If you've been told that lightning doesn't strike in the same place twice, don't believe it.
Just ask Mark Lunsford, a self-appointed national crusader to Protect the Children.
The Shuttle launch pad gets struck time and time again, often more than once during the same storm.
Lightning is a weird force of nature, zapping the roof of a low-lying structure while totally missing a nearby 60 foot oak tree.
A bolt of lightning is indiscriminate in the strike to balance a charge separation: the positive and the negative.
Mark Lunsford grabbed hold of the bolt that struck his family. He harnassed the negative to effect a positive charge in the name of his tragically deceased daughter, Jessica.
To ensure the safety of Florida's children, the changes in the law were passed lightning-fast through the Florida legislature, widespread and far-reaching.

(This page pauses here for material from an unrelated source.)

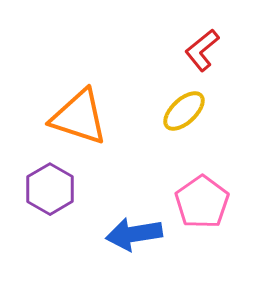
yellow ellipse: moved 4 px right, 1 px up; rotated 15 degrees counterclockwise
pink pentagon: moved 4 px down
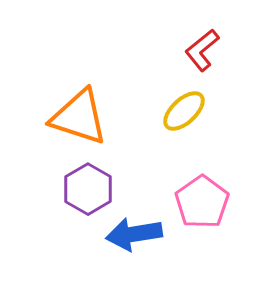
purple hexagon: moved 38 px right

The new laws zig-zagged oversight in previously low-lying areas of security concern, such as requiring background checks of construction personnel working on school campuses.
Once something-or someone-is struck by lightning, immunity is not granted.
Lightning struck twice with the recent arrest of Lunsford's son, 18-year-old Joshua, who stands accused in Ohio of a sexual conduct with a minor. If convicted for the alleged offense, the young man finds himself facing the full brunt of the laws advocated by his father-a national crusader for tougher sex-offender laws.
Lightning simply has no memory when protecting the children.